-- Start of Data supplied --

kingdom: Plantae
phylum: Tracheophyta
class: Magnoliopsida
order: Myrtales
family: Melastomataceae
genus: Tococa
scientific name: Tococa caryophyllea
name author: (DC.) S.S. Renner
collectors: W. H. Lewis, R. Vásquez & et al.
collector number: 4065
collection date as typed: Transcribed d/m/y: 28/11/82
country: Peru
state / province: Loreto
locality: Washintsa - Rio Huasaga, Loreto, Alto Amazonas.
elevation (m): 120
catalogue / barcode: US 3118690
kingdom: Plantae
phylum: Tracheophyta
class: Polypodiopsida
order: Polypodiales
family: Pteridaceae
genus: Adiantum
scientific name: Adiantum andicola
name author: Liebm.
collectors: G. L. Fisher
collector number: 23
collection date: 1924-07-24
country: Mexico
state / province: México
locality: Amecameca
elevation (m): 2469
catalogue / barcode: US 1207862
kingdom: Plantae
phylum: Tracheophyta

-- End of Data supplied --

• What is required: Give as a numbered list the lines of the entries above, starting with the line that contains "country: Peru" and going on through the line that contains "collection date: 1924-07-24". Leave out blank lines.

• Output for this exercise:
1. country: Peru
2. state / province: Loreto
3. locality: Washintsa - Rio Huasaga, Loreto, Alto Amazonas.
4. elevation (m): 120
5. catalogue / barcode: US 3118690
6. kingdom: Plantae
7. phylum: Tracheophyta
8. class: Polypodiopsida
9. order: Polypodiales
10. family: Pteridaceae
11. genus: Adiantum
12. scientific name: Adiantum andicola
13. name author: Liebm.
14. collectors: G. L. Fisher
15. collector number: 23
16. collection date: 1924-07-24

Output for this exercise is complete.